Eurostat data indicates that Turkey did not recycle any of its municipal solid waste between 2001-2010, although poor reporting, not performance, was given as the cause for the absence of data. The Turkish Ministry of Environment and Urbanization reports the total amount of recycled packaging waste in 2009 to be 2.5 million tonnes, and certainly part of this recycled packaging waste is from MSW sources, but the share is unknown. Out of the approximate 30 million tonnes of municipal waste generated in 2010, 25 million tonnes or 84% were collected and about 98% of this collected waste was landfilled either in sanitary landfills (54%) or dumpsites (44%).

As of 2013, Turkey imposes no landfill tax. According to The Turkish Ministry of Environment and Urbanization, EU Landfill Directive (99/31/EC) will be carried out by 2025.

WORK TO COMPLETE:
According to the passage on Turkish municipal waste, by what year will the EU Landfill Directive be carried out in Turkey? Please rely only on the passage on Turkish municipal waste.

SOURCE DATA:
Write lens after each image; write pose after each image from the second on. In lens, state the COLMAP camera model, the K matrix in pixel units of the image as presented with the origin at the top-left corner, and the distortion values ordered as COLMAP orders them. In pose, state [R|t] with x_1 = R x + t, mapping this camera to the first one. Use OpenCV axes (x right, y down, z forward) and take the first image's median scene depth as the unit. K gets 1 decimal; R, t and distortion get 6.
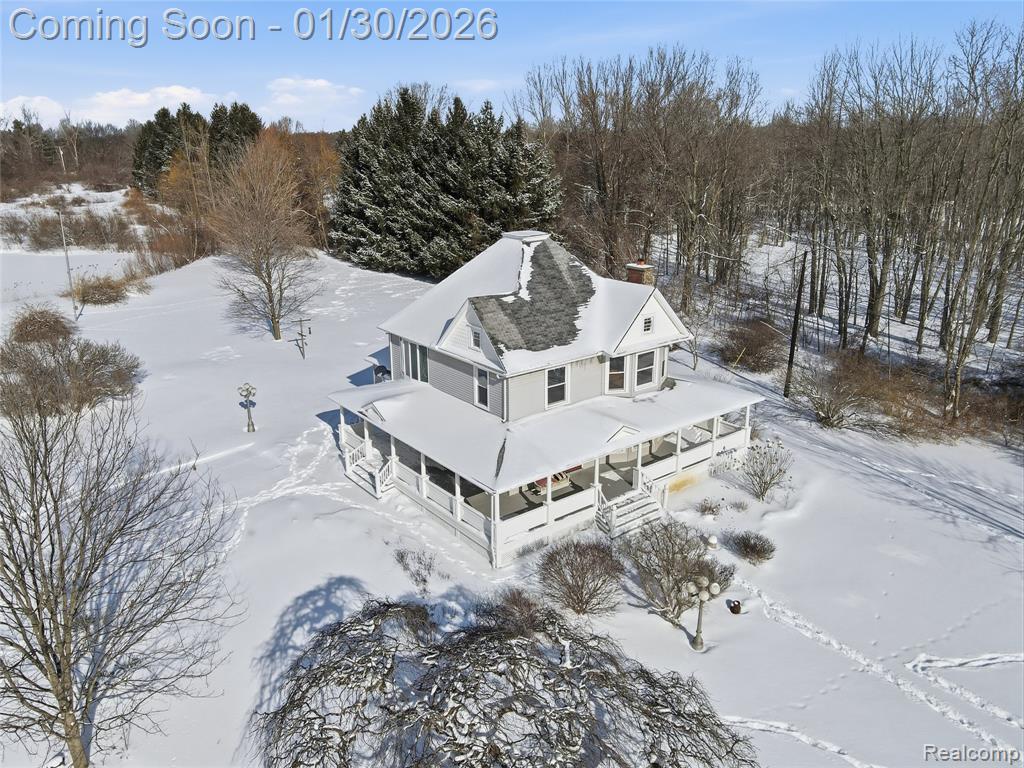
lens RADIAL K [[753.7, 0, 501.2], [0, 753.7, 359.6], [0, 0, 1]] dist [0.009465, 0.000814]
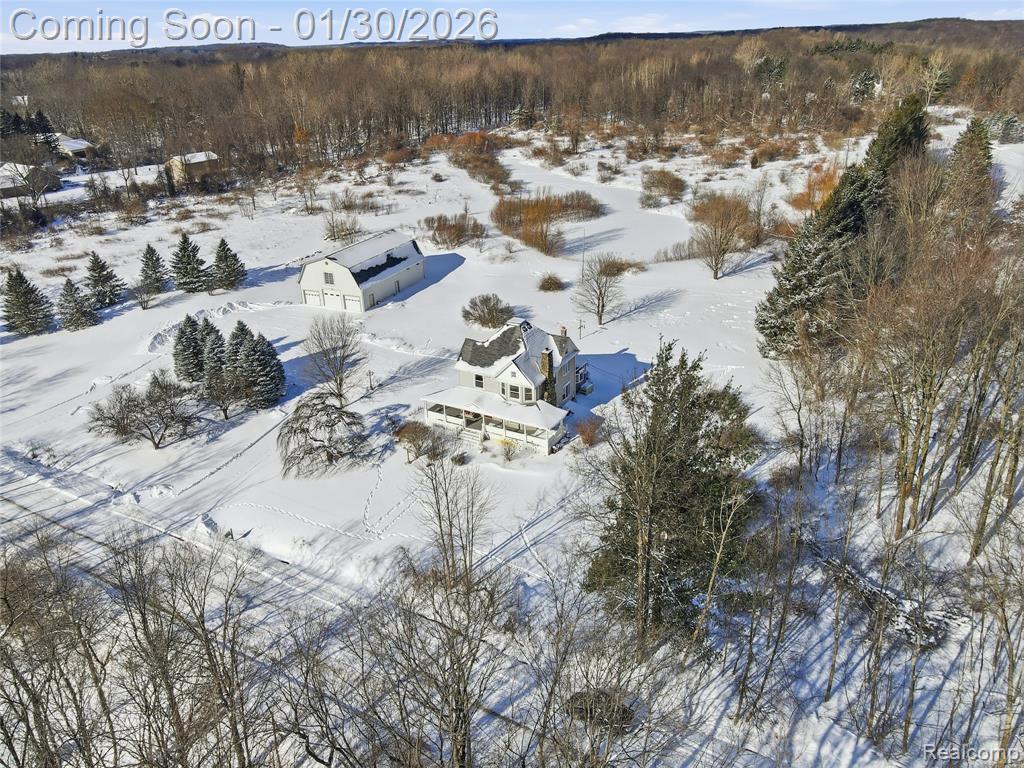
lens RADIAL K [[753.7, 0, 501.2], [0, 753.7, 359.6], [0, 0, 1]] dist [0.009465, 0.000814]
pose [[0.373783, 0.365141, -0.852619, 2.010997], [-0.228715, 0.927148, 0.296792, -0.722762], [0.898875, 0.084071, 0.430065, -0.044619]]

TASK RESULT:
By 2025.